Required. Target field name.

Returns
TypeDescription
List[FormField]A list of FormField matching target_field.

search_pages

search_pages(
    target_string: typing.Optional[str] = None, pattern: typing.Optional[str] = None
) -> typing.List[google.cloud.documentai_toolbox.wrappers.page.Page]

Returns the list of Pages containing target_string or text matching pattern.

Parameters
NameDescription
target_string Optional[str]

Optional. target str.

pattern Optional[str]

Optional. regex str.

Returns
TypeDescription
List[Page]A list of Pages.

split_pdf

split_pdf(pdf_path: str, output_path: str) -> typing.List[str]

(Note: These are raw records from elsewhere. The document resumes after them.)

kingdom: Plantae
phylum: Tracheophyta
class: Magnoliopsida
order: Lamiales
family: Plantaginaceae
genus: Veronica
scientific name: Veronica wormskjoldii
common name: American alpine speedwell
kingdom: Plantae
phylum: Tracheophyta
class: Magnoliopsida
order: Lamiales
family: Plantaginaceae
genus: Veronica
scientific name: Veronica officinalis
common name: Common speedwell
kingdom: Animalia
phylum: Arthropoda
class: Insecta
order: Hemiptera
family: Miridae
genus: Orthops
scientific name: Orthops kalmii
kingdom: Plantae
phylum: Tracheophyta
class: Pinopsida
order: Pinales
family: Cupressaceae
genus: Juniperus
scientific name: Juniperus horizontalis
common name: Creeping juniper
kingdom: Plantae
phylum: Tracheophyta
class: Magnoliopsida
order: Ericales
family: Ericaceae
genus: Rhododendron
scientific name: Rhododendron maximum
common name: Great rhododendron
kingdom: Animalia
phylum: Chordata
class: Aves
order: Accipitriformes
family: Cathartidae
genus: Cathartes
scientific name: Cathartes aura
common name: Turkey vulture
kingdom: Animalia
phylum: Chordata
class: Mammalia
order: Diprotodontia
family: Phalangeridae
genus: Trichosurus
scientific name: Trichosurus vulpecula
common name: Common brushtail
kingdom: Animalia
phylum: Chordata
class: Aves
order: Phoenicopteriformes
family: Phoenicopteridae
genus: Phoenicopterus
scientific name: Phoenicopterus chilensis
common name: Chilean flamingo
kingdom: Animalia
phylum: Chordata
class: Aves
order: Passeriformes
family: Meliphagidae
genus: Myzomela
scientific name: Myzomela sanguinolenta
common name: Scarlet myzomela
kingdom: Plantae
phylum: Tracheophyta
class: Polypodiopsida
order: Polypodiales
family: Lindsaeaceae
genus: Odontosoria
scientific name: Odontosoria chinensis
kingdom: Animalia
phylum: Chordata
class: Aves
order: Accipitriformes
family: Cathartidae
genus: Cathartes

Splits local PDF file into multiple PDF files based on output from a Splitter/Classifier processor.

Parameters
NameDescription
pdf_path str

Required. The path to the PDF file.

output_path str

Required. The path to the output directory.

Returns
TypeDescription
List[str]A list of output pdf files.

to_merged_documentai_document

to_merged_documentai_document() -> (
    google.cloud.documentai_v1.types.document.Document
)

Exports a documentai.Document from the wrapped document with shards merged.

Returns
TypeDescription
documentai.DocumentDocument with all shards merged and text offsets applied.